Il filo che tiene insieme California, Ofcom e New York è uno spostamento dell’oggetto regolato. Per dieci anni la domanda è stata “cosa può vedere un minore”, e la risposta è stata la moderazione dei contenuti, con i suoi problemi costituzionali negli Stati Uniti e i suoi problemi di efficacia in Europa. Questa settimana l’oggetto diventa il design (AB 2246), l’infrastruttura di identificazione (AB 1856), il meccanismo di propagazione (l’hash matching di Ofcom), la categoria di prodotto (i companion chatbot, che da software indifferenziato diventano cosa con un’età minima).
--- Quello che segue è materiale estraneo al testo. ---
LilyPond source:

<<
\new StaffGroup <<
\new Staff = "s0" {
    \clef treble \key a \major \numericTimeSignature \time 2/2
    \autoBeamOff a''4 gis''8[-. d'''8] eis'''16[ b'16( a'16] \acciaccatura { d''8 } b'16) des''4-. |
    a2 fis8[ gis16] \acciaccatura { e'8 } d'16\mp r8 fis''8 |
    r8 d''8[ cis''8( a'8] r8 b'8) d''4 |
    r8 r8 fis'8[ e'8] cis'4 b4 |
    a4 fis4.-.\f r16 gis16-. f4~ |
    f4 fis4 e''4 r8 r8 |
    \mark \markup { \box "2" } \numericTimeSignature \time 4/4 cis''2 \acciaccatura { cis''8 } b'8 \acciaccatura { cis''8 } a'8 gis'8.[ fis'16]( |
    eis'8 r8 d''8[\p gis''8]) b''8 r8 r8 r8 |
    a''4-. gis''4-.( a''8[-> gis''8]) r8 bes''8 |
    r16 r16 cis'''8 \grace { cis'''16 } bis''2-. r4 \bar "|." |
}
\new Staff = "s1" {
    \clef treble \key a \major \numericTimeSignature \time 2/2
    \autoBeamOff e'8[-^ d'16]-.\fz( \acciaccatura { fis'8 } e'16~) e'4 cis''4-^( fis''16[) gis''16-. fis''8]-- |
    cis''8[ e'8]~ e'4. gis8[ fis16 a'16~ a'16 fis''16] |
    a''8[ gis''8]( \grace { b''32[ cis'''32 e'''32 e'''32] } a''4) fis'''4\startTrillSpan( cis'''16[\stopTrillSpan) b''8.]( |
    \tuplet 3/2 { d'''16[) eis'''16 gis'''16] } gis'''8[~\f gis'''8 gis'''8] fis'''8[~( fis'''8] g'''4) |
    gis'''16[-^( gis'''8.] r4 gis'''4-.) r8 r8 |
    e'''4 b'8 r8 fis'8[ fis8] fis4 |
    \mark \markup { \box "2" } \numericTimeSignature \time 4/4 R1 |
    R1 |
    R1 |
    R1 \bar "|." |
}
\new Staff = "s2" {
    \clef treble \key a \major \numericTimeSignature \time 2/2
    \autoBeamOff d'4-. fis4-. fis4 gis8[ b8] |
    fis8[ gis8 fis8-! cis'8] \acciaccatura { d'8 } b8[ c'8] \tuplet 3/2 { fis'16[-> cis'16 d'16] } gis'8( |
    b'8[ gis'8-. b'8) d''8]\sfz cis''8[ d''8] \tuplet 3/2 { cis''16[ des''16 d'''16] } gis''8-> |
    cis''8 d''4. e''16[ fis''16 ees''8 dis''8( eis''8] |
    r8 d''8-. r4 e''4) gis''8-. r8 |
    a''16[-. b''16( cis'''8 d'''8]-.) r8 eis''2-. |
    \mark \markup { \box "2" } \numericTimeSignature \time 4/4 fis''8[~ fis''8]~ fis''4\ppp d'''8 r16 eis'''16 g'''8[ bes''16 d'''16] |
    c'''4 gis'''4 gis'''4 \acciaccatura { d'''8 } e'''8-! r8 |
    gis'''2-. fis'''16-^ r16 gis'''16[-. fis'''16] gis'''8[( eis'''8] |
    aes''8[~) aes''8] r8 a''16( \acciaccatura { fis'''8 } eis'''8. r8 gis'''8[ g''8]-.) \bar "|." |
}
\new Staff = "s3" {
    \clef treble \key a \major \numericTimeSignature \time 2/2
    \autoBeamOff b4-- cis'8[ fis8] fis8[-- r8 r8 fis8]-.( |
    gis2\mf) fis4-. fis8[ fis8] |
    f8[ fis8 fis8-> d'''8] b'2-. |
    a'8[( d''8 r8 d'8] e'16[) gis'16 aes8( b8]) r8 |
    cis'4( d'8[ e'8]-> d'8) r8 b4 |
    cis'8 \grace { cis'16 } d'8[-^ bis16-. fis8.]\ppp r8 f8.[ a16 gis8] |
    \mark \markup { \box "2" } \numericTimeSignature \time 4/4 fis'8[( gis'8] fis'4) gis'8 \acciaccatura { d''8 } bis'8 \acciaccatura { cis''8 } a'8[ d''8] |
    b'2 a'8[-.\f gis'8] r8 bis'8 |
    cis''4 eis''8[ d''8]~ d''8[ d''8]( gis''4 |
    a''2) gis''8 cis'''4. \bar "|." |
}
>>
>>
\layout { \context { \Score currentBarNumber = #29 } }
È un cambio di livello, non di intensità: si regola l’architettura invece del flusso.

Il secondo pattern è meno incoraggiante ed è la seconda settimana consecutiva che si ripresenta. Ogni volta che una regolazione entra in funzione, i dati che permetterebbero di giudicarla restano dentro il perimetro fra regolatore e regolato: le valutazioni di rischio che Ofcom non pubblica, i report di certificazione che New York tiene privati. Si costruisce un apparato di misurazione sempre più sofisticato e poi si decide che i risultati non sono pubblici. Il risultato è che la domanda “funziona?” resta, strutturalmente, senza risposta verificabile da fuori.

Il terzo è la distanza fra il dibattito e la ricerca. Nella settimana in cui tredici leggi californiane trattano l’esposizione digitale come il problema, la review di Molecular Psychiatry mette al centro il sonno e la pressione scolastica accanto al digitale, lo studio cinese mostra che le associazioni fra conflitto familiare e gaming problematico sono quasi tutte fra le persone e non dentro la persona, e lo studio nepalese trova che il predittore più forte dei sintomi depressivi è non chiedere aiuto. Nessuno di questi lavori nega il ruolo del digitale. Tutti e tre lo collocano dentro un sistema di fattori che la narrativa pubblica tende a comprimere in una causa sola. Chi lavora sul campo si trova quindi in una posizione scomoda e interessante: la regolazione che arriva è più intelligente di prima, e continua a essere costruita su un modello causale più semplice di quello che i dati sostengono.